What is expected:
Pull out each line from the rows below that contains the string "Chat". Case counts.

(Data records)
:::

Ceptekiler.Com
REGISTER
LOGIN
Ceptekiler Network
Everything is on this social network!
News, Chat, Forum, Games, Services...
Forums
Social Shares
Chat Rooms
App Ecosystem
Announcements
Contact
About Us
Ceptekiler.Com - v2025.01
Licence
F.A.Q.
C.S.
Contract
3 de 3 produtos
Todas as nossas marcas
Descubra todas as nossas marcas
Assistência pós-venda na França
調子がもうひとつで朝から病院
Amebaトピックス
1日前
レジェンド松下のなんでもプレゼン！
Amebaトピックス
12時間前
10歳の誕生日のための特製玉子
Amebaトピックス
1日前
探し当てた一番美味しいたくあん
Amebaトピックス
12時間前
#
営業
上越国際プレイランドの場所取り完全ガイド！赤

:::

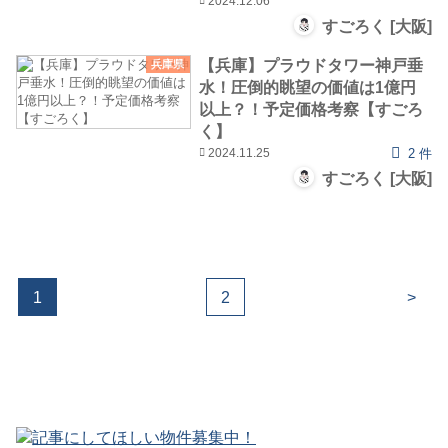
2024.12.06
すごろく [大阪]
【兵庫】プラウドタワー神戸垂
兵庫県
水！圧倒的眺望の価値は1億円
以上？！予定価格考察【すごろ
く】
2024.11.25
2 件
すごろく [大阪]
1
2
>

:::

Response to the exercise:
News, Chat, Forum, Games, Services...
Chat Rooms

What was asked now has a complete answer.